● **Transcribed page contents**
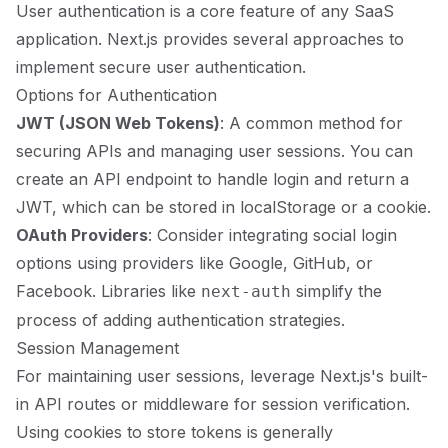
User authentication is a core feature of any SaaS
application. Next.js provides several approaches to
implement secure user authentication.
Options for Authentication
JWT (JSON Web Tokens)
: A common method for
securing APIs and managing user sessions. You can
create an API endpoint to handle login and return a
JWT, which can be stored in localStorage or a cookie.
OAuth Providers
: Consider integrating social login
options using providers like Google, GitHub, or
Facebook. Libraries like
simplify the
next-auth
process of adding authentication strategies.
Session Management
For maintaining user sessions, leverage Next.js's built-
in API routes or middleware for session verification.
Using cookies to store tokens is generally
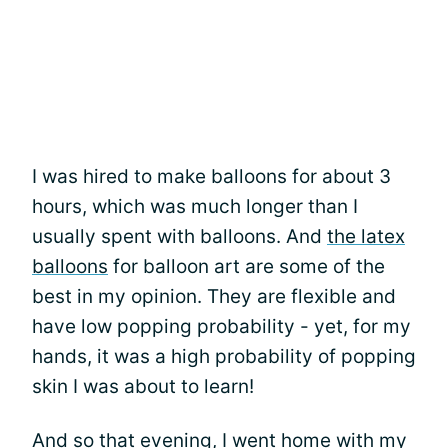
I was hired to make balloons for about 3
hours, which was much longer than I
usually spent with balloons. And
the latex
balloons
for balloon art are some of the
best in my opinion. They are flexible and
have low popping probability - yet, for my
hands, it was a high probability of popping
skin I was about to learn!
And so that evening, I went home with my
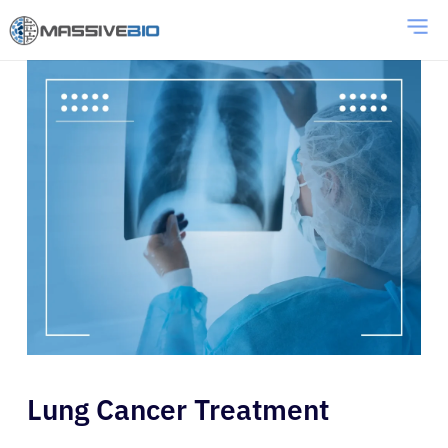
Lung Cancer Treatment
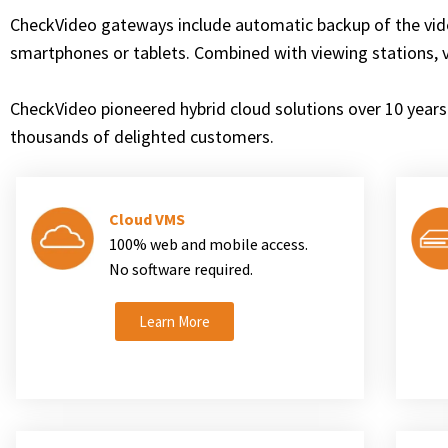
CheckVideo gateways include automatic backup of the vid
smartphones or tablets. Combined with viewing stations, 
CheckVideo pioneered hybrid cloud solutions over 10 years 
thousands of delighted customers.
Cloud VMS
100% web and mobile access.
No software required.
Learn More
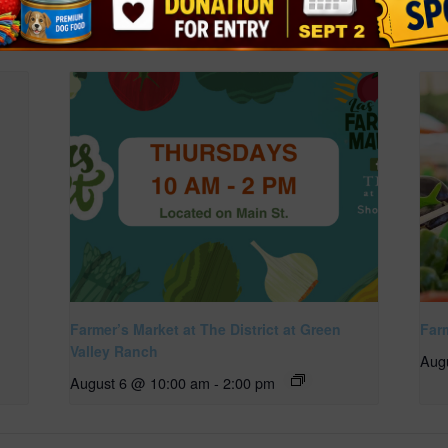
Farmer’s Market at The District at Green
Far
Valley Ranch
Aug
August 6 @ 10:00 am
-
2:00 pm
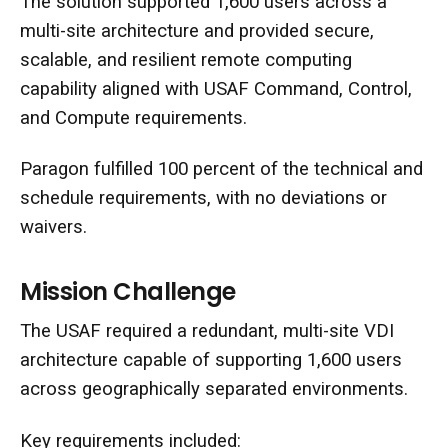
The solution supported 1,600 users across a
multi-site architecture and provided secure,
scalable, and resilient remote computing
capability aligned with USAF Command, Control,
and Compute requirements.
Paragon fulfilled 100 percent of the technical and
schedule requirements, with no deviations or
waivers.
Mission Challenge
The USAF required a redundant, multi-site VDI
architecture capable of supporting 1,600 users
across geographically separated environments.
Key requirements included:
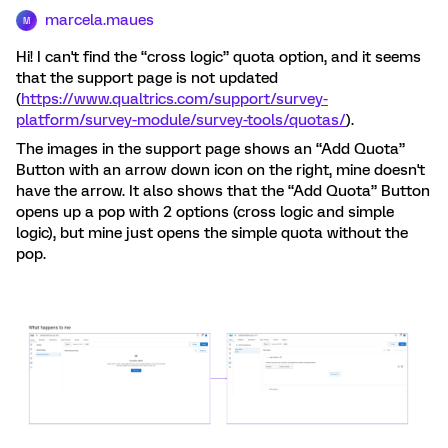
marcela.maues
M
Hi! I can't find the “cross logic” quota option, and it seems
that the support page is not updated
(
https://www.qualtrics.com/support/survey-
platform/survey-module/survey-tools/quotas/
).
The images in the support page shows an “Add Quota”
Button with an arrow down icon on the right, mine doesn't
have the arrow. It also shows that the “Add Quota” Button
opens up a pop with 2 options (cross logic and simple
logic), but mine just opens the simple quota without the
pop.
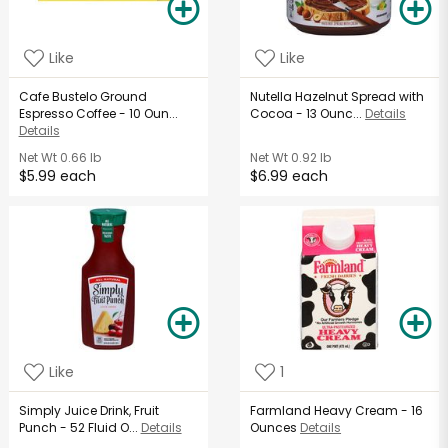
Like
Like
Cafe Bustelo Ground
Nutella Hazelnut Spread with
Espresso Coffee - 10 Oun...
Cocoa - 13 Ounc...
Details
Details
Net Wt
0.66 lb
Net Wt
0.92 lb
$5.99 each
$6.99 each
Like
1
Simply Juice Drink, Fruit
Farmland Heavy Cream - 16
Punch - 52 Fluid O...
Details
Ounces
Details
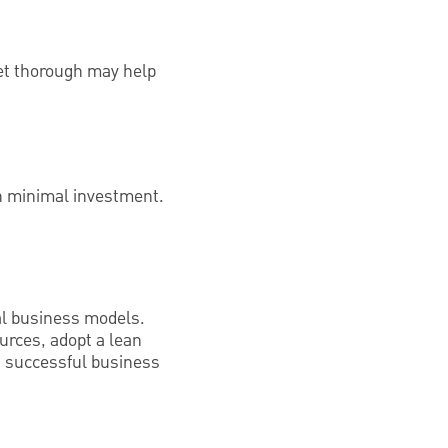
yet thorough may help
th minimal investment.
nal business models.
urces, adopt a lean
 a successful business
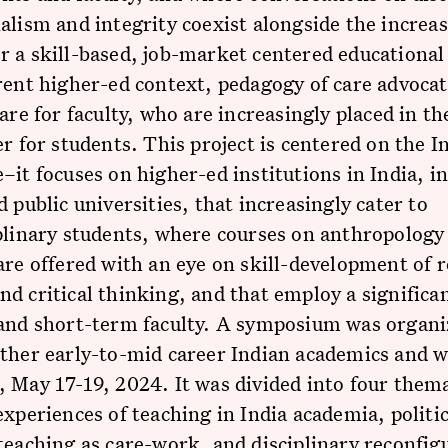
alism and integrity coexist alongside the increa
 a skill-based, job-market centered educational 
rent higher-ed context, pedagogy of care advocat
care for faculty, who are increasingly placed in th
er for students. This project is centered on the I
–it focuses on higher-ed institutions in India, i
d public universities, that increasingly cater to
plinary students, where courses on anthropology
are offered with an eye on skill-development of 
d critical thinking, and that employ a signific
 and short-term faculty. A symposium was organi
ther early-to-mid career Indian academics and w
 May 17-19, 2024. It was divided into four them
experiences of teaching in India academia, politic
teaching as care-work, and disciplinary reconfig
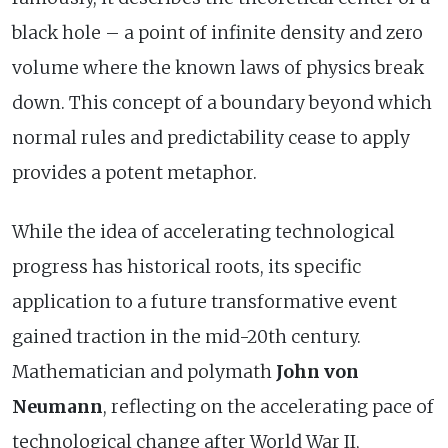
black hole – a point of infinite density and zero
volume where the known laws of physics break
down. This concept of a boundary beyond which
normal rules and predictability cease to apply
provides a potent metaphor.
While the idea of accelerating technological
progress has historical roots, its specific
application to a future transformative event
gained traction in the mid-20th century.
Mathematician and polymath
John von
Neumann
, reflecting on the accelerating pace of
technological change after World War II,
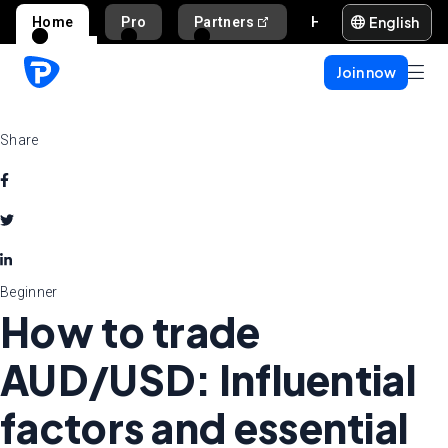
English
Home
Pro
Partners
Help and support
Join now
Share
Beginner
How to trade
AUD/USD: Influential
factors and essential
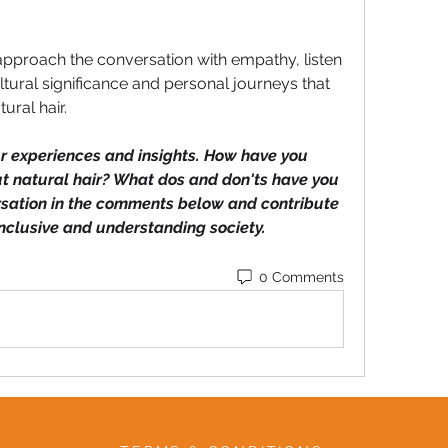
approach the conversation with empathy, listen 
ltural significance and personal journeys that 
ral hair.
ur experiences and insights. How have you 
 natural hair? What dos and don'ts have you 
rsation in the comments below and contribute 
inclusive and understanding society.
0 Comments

● **REQUEST**
Starting at the beginning of the items and ending at the line containing "Session Management", write out the text again with "localStorage" switched to "sessionStorage" and everything else unchanged. Leave the pictures out.

● **FINISHED EXERCISE**
User authentication is a core feature of any SaaS
application. Next.js provides several approaches to
implement secure user authentication.
Options for Authentication
JWT (JSON Web Tokens)
: A common method for
securing APIs and managing user sessions. You can
create an API endpoint to handle login and return a
JWT, which can be stored in sessionStorage or a cookie.
OAuth Providers
: Consider integrating social login
options using providers like Google, GitHub, or
Facebook. Libraries like
simplify the
next-auth
process of adding authentication strategies.
Session Management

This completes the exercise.